Renewable energy technologies are rapidly entering the mainstream energy mix, presenting myriad challenges for generators and electric utilities alike. At a special Editor’s Briefing at POWER-GEN International in early December, a panel made up of three representatives from the renewable energy industry outlined several key integration challenges and opportunities.
Panel moderator was David Wagman, chief editor of Power Engineering magazine. Panelists included Julia Hamm, executive director of the Solar Electric Power Association; Rick Miller, president of the National Hydropower Association; and Britt Theismann, director of membership and supply chain initiative with the American Wind Energy Association.
Julia Hamm: I think it’s pretty obvious to everyone that the number one challenge to solar… is still cost. It really isn’t a technology issue… Anyone who’s been following the solar industry may be aware that we have seen over the last couple of years a price increase in solar technology. That was driven by the fact that, on the photovoltaic side of things, the main raw material that’s used for the production of photovoltaics is silicon, which is the same material that is used by the semiconductor industry. There was competition between the semiconductor industry and the solar industry to get this primary raw material and both industries were growing at a rate where the silicon manufacturing industry was not keeping pace with demand. Therefore we saw a shortage of this critical raw material for the industry. As a result, for a couple of years we saw an increase of solar power increasing. Fortunately, we’re now to the point where new power facilities are coming online now and we’re again seeing prices come back down again.
…Obviously, solar is an intermittent technology, so storage is definitely a challenge for this industry. With the large-scale solar thermal electric plants, we now are seeing molten salt storage options that are providing about six hours of storage capability. But we definitely need more development in that area and it can be looked at as a challenge.
Another challenge… is on the policy front. The renewables industry is generally very reliant upon policy and regulatory actions. For our industry, policy and regulatory stability is definitely a challenge: stability and standardization. Within the solar space, and with all renewables generally, every state is doing it different. Even within the states that have renewable portfolio standards they all have different targets.
Rick Miller: In our view the single biggest challenge is that we have 30 states that have individual renewable portfolio standards, but it’s an energy-only policy. There’s no complimentary energy storage or complimentary generation technology that would bring a balanced portfolio to something other than energy. There’s not a capacity planning component and there’s generally not a complimentary transmission planning component.
So the model that we’ve had that built this grid for 100 years where utilities had long term planning (generation, transmission and balance with the baseload and peaking facilities) has been broken through various state policies. It’s a state-by-state policy, it’s not regional planning. So what we have is considerable amounts of renewable energy potential a long distance from the load centers and we haven’t got a regional transmission planning process to get the energy where it’s needed.
…The Electric Power Research Institute completed a study for us a few years ago and what we found was that the potential for hydropower… could be essentially doubled. There’s about 96 GW of hydro capacity in the U.S. today. They predicted there could be another 97 GW available. There are over 80,000 dams in this country and 97 percent of them do not have a hydropower plant there.

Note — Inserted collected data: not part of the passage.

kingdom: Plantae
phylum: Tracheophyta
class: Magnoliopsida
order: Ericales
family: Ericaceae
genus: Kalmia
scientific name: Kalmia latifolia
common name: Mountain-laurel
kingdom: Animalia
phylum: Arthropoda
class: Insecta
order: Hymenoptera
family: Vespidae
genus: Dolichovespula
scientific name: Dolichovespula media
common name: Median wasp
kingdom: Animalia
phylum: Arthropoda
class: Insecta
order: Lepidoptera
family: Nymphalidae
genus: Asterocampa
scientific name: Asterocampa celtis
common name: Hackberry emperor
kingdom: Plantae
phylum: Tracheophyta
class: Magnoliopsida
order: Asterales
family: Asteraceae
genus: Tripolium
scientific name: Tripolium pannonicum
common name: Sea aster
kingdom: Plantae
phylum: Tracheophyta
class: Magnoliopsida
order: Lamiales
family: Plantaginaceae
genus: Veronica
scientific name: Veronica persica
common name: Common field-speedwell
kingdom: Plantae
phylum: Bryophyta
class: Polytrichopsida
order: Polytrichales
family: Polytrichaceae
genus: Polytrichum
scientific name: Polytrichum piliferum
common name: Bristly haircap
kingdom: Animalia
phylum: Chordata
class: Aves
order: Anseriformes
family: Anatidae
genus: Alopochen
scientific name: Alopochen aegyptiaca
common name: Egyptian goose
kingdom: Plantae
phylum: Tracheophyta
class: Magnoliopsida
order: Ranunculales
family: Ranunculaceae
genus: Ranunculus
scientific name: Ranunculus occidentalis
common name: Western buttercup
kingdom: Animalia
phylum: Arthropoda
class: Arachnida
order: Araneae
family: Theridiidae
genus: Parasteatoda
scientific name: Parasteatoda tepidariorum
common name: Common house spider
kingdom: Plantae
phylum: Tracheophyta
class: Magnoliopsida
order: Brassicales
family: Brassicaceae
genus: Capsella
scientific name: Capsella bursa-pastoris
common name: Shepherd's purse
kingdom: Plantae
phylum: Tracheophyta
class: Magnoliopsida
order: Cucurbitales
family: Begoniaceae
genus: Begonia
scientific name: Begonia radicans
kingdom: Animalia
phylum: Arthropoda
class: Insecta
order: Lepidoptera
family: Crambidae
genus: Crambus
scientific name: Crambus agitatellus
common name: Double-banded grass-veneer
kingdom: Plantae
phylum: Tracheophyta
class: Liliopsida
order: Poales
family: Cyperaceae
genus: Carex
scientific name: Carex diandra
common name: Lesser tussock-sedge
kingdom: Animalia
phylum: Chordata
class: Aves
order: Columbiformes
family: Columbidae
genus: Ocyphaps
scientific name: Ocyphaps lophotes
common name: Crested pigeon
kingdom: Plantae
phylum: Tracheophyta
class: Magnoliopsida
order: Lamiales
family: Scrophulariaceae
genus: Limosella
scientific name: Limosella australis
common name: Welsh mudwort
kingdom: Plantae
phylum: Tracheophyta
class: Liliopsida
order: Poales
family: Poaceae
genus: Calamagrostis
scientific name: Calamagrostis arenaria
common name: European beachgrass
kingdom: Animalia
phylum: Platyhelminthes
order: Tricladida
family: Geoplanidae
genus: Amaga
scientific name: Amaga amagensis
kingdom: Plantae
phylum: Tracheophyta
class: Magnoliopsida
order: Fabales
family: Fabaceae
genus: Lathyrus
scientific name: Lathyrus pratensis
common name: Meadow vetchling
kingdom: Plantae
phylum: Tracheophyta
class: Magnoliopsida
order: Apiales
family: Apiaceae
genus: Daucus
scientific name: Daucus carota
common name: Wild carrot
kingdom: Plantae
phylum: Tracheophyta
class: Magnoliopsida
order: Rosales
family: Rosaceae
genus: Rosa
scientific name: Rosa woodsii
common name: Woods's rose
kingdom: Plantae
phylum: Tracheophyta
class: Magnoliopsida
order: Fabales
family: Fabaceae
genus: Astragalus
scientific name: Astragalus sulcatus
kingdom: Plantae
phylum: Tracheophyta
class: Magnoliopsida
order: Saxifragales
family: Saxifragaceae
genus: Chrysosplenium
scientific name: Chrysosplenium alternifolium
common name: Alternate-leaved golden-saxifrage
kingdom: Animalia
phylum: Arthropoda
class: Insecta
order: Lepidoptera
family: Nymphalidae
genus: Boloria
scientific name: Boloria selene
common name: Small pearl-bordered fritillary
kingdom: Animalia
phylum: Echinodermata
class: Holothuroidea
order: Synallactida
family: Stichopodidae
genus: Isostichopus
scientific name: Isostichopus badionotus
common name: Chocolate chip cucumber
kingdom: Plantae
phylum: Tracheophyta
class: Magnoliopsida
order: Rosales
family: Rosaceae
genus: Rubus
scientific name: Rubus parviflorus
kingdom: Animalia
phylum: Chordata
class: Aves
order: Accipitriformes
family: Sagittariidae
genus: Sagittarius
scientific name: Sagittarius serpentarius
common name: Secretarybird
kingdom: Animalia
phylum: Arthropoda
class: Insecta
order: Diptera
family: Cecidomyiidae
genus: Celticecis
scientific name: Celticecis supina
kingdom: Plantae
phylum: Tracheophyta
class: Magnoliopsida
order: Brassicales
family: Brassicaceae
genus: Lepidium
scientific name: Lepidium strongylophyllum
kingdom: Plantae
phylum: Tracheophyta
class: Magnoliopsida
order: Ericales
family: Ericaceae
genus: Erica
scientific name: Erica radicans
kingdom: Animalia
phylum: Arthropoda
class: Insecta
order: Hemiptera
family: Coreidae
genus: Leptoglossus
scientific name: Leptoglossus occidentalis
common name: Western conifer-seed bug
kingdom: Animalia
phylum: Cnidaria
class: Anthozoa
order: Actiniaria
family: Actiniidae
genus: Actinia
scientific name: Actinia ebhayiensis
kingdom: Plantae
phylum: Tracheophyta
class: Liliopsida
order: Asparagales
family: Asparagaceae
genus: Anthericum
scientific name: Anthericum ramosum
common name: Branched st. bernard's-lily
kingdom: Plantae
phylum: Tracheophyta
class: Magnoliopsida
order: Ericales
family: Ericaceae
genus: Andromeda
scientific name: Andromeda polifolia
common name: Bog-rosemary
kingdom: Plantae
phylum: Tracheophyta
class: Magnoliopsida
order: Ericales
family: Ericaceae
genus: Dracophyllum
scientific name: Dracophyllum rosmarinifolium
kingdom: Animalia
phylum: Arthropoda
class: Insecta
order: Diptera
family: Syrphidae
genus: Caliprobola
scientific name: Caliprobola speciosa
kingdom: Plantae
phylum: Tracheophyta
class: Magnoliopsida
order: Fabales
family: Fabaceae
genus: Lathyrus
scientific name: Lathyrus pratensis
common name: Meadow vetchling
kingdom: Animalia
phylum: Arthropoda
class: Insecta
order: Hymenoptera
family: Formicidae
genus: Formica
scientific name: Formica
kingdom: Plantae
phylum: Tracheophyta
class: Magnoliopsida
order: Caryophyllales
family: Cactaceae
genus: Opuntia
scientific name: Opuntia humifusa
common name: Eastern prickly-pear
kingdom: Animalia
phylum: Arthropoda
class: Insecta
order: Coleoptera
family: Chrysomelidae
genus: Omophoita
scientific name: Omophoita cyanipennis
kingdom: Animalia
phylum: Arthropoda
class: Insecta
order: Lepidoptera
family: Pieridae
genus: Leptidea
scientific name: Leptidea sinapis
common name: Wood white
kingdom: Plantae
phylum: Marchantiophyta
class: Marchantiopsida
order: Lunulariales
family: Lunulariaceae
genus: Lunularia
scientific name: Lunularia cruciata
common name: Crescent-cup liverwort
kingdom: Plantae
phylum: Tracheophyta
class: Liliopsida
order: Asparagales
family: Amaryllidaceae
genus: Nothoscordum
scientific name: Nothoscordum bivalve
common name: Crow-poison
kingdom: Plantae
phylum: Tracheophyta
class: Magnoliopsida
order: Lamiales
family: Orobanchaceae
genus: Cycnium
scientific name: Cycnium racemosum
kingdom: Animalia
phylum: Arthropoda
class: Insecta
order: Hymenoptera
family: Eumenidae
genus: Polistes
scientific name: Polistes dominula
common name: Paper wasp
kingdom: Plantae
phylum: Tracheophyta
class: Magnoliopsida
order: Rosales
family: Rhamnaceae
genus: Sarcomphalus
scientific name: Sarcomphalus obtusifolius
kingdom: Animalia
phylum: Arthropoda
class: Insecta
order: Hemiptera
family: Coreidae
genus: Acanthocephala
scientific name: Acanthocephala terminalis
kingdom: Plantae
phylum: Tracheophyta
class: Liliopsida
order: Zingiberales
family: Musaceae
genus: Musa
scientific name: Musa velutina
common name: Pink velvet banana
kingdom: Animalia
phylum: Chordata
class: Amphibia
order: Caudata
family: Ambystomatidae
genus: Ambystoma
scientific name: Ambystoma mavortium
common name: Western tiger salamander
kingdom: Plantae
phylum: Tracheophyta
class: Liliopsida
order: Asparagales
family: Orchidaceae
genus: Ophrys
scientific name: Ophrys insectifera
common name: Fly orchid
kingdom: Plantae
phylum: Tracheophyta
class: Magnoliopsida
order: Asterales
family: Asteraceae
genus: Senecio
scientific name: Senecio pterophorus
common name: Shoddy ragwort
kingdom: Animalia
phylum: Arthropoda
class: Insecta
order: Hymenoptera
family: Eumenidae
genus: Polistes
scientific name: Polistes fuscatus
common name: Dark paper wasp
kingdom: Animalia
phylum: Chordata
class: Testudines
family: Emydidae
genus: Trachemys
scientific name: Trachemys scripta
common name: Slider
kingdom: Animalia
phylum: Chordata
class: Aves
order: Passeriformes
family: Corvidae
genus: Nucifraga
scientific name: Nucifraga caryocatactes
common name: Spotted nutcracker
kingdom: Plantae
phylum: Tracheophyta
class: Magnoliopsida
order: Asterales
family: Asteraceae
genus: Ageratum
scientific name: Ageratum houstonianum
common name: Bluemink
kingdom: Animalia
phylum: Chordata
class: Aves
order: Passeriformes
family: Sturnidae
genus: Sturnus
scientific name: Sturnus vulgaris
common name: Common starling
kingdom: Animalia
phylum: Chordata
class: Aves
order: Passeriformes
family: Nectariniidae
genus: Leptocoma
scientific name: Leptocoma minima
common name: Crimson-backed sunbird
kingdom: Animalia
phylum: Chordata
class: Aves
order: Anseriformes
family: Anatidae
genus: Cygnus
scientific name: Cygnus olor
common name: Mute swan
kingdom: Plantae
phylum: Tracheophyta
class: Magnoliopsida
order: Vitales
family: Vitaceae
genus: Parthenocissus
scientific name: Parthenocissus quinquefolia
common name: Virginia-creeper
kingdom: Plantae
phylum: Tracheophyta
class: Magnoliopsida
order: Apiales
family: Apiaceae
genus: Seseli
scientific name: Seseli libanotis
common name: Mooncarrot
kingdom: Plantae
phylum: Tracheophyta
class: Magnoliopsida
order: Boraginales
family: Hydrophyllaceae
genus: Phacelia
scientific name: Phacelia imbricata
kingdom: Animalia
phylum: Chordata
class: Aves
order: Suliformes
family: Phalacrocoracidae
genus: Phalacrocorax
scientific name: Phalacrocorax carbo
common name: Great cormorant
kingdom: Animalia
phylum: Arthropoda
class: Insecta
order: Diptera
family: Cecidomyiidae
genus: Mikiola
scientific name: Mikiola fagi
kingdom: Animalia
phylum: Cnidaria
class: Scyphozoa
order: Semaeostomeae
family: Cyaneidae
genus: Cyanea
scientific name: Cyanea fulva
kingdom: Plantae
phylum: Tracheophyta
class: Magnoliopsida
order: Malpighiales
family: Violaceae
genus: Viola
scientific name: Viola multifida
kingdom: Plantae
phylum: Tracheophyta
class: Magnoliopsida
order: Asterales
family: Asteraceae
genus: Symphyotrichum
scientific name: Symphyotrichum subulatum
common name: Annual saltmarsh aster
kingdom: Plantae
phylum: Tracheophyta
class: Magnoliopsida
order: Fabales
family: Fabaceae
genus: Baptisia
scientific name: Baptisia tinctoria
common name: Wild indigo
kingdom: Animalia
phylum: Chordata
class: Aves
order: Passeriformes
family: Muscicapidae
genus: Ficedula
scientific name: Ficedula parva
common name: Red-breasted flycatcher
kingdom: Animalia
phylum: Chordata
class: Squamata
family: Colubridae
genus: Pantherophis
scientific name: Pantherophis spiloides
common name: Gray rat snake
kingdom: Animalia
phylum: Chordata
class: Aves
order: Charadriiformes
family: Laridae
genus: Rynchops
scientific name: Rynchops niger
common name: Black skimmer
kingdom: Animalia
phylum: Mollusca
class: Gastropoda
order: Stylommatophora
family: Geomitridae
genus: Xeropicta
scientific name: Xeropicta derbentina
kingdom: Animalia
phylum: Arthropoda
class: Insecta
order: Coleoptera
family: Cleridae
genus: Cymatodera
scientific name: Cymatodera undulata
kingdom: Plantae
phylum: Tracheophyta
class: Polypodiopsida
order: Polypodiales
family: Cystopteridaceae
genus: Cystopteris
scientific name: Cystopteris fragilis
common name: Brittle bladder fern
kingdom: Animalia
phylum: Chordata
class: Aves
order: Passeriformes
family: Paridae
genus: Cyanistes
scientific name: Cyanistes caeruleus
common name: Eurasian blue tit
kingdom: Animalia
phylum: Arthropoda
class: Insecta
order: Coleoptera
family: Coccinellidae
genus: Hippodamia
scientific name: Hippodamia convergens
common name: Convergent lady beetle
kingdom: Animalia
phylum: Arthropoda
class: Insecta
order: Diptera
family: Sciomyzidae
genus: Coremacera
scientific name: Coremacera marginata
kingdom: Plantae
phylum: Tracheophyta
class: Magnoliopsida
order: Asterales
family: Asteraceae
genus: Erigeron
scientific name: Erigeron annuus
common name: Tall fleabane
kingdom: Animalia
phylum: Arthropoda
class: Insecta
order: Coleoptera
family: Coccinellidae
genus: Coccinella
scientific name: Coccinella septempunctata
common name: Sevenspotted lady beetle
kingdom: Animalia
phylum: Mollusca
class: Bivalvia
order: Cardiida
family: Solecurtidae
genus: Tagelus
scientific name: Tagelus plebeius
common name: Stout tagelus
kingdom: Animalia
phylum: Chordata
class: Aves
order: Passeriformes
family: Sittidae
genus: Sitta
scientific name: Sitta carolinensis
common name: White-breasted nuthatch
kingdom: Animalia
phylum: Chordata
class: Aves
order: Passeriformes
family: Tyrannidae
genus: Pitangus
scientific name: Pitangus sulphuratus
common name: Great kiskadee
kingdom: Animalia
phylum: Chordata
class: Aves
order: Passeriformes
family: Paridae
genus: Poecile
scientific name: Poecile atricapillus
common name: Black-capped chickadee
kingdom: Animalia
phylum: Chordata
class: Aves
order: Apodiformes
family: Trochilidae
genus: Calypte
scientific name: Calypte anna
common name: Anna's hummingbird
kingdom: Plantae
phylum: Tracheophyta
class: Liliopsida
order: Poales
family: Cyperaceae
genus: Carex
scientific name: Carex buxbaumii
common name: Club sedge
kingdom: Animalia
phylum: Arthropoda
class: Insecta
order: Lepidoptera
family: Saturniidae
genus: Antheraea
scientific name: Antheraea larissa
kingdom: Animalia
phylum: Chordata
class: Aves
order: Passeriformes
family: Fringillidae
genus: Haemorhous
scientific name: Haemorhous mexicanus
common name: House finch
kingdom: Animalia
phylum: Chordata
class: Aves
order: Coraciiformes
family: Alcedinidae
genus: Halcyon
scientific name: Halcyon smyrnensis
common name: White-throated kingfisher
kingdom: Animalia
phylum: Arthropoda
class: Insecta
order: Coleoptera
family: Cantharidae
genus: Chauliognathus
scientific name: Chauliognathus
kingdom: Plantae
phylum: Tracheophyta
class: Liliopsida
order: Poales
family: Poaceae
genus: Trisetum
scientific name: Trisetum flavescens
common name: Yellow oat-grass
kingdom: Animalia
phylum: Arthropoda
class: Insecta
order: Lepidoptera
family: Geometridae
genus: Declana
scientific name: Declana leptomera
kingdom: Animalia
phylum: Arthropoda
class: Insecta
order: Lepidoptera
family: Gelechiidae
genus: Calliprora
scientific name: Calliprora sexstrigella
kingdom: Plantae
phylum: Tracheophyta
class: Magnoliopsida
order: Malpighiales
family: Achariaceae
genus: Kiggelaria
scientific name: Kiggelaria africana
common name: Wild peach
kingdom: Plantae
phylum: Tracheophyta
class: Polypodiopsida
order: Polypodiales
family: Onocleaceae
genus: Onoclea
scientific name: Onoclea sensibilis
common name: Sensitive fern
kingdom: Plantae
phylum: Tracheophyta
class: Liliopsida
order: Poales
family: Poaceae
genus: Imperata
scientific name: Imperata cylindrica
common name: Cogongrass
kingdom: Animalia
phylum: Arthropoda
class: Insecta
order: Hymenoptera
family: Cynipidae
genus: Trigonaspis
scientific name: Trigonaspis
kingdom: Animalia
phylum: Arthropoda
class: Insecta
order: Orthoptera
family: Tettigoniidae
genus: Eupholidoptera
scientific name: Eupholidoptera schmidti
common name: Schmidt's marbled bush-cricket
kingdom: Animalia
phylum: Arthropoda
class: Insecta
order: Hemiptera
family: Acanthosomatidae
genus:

…The other significant growth opportunity for the industry is what I called closed-loop pump storage…. You’re not going to build a dam on a main stem river. You’re not going to have the environmental footprint, but you’ll be able to have daily cycling storage of about 1,000 MW that could be a great complement to variable technologies.
Britt Theismann: Steady policy is No. 1 of our strategic objectives. We’re looking for a national renewable energy standard and we’re also looking for a long-term extension of the production tax credit.
…Transmission expansion is another of our top priorities. If you look at the nation’s grid, (it) does not have heavy transmission lines where there are no people. For renewable energy, we need to turn the nation’s grid completely inside out. We need the biggest transmission lines where there are the fewest people. We need big transmission lines running out of the center of the country.
…We are also looking for a smart grid. Right now, the control areas are really very small. We’re looking to increase and have large regional control areas. The best-case scenario would be to have a large national control area.